All events were reported in the equipotent switch group. Most common events were nausea (6.4%), vomiting (5.2%), and diarrhea (6.4%). Two patients were hospitalized due to gastrointestinal symptoms. Three patients were discontinued due to side effects.

Study Author Conclusions

 Switching to semaglutide from established GLP-1 analog therapy improved HbA1c and body weight. Both equipotential and stepwise dosing initiation appear to be effective and well tolerated.

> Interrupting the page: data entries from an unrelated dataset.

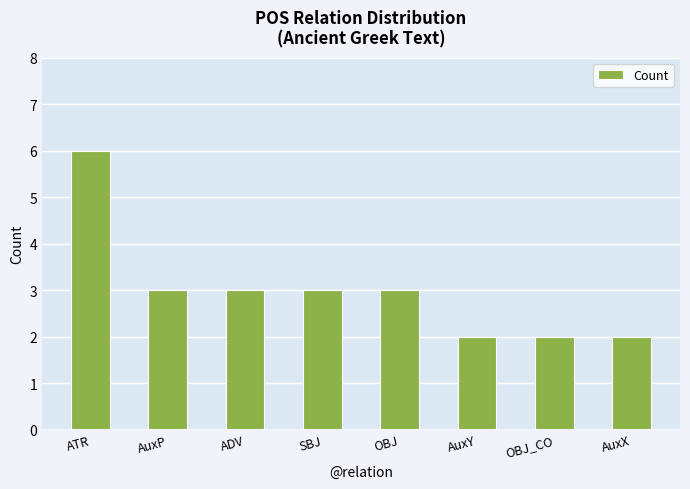

Is it true that the value at OBJ_CO is 3?

False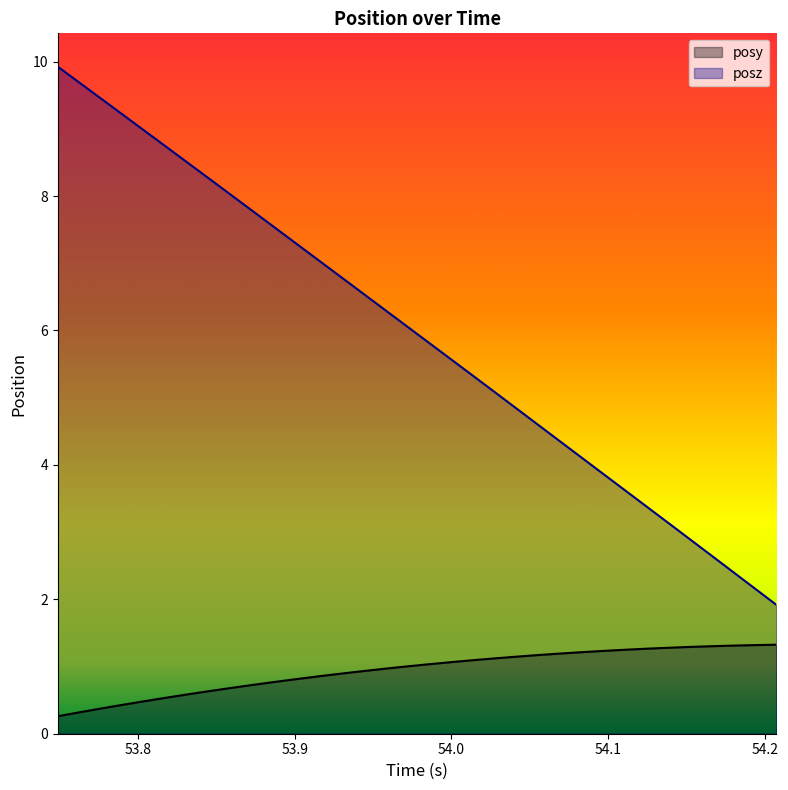

Rank the series by their average value, from lowest to highest.

posy, posz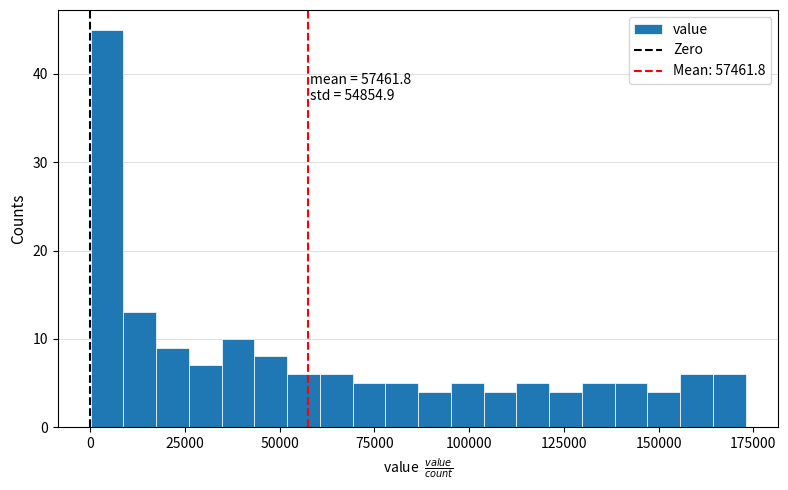

Around what value on the x-axis is the tallest bar? Give the approximate position of its centre, as read against the axis.

5000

InpharmD Researcher Critique

 The exact dose between the equipotent switching from other GLP-1 analogs to subcutaneous semaglutide was not described within the study. Instead, a theoretical model was referenced that observed liraglutide, dulaglutide, and exenatide. Without clear instructions, the optimal switching to semaglutide cannot be verified.



References:

[1] Hepprich M, Zillig D, Florian-Reynoso MA, Donath MY, Rudofsky G. Switch-to-Semaglutide Study (STS-Study): a Retrospective Cohort Study. Diabetes Ther. 2021;12(3):943-954. doi:10.1007/s13300-021-01016-y
[2] Overgaard RV, Lindberg SØ, Thielke D. Impact on HbA1c and body weight of switching from other GLP-1 receptor agonists to semaglutide: A model-based approach. Diabetes Obes Metab. 2019 Jan;21(1):43-51. doi: 10.1111/dom.13479. Epub 2018 Aug 23. PMID: 30047216; PMCID: PMC6585654.